En beneficio del azar. Otras «pseudopinturas» insisten en la «imposibilidad» de la técnica como acto de autoría en beneficio del azar. De ahí el cuadro-instalación Ventanas (1997-2005), donde sólo la luz diurna y exterior del museo convierte en perceptible unas replicas a escala 1:1 de las ventanas del estudio de Aballí pintadas con barniz transparente. Partiendo de la máxima «cuanto menos hay para ver en una obra, más ganas tienes que verla» o «el hecho de ver el mundo comporta ocultar una parte», Aballí, en otras obras como Gran error (1998-2005), borra con tipp-ex un cuadrado pintado sobre la pared, mientras que en Corrección (2001), cubre de pintura blanca un espejo que no refleja nada. Esta serie de monocromías que poco tienen que ver las canónicas de la Historia del arte (desde Malevich a Manzoni, pasando por Ryman), más que hacer referencia a la «nada» o a la negación (en el más puro nihilismo), lo hacen a la ausencia: la pintura está presente desde la ausencia, desde el no ser. De la misma manera, Aballí se deleita en otras ausencias como la de libros (Libros, 2000) o la de películas, como en Desapariciones II, y, en especial, en Próxima aparición, donde las expectativas se ven frustradas ante ficciones cinematográficas que nunca se llegan a materializar.
Aballí mata psicoanalíticamente al padre (a la pintura), pero le queda la realidad, una realidad que el artista atesora, guarda y archiva para construir otras nuevas realidades.

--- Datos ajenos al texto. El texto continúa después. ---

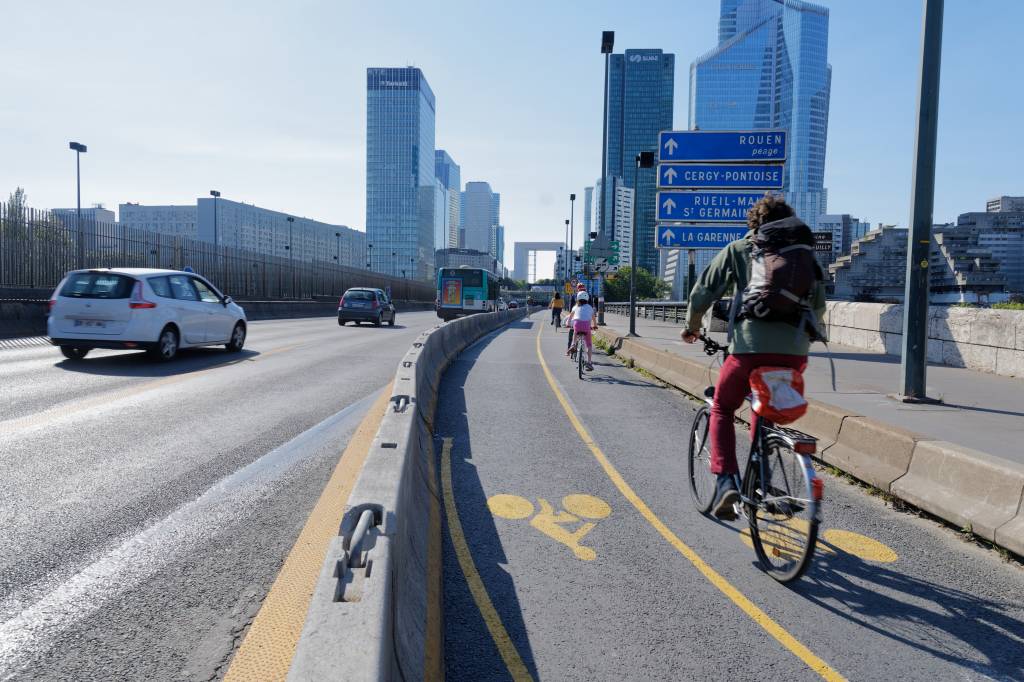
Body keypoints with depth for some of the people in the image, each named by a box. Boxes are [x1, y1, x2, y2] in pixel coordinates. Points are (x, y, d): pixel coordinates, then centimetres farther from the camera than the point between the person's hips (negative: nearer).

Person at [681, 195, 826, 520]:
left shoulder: (738, 249, 12)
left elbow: (703, 291, 7)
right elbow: (820, 305, 22)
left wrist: (692, 325, 23)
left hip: (750, 346, -3)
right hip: (795, 352, 3)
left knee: (722, 410, 17)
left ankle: (726, 481, 0)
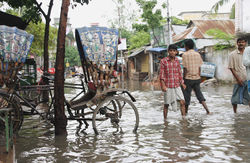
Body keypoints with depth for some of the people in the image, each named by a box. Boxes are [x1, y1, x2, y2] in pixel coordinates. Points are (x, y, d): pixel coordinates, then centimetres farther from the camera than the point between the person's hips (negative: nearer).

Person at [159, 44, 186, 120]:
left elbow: (180, 72, 15)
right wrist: (163, 85, -14)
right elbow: (161, 74, -7)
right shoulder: (164, 61, -6)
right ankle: (165, 119, 18)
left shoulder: (177, 61, 7)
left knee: (182, 102, -5)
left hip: (177, 85, 4)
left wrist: (182, 83, 12)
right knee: (166, 104, 5)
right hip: (168, 86, -4)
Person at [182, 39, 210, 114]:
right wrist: (199, 77, 16)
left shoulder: (185, 54, -9)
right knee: (199, 93, 12)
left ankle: (186, 111, 17)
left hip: (188, 78, -4)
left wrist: (183, 78, -5)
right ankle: (207, 109, 1)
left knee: (187, 94, 7)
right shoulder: (198, 54, 5)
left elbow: (185, 68, -11)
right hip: (197, 78, 5)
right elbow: (199, 67, 7)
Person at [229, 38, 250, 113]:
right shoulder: (232, 55, -5)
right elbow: (231, 68, -6)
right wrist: (238, 79, -13)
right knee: (236, 98, 4)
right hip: (239, 80, -4)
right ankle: (235, 113, 19)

Ello explicaría obras de la exposición como Calendario (2005), doce paneles con ciertas similitudes con el Atlas de Richter (o, yendo más lejos en el tiempo, al Atlas Menmosyne, de Warburg), que colecciona fotos aparecidas en las primeras de un periódico a lo largo de un año, y otras obras que nos han interesado de una manera especial, como Listados (1997-2005) o Inventario (Loteria, 2004), en las que, a partir del trabajo diario de recortar, seleccionar y pegar, Aballí aporta su peculiar manera de «medir» el mundo y recuperar la memoria de la que carece la tautología que define el arte conceptual, y, sobre todo, de contar historias otra vez desde leves e inframinúsculas partículas de tiempo, más próximas al índice (de hecho, todo el trabajo de Aballí aparece como una labor extraordinaria de indexicalidad) que al icono o al símbolo.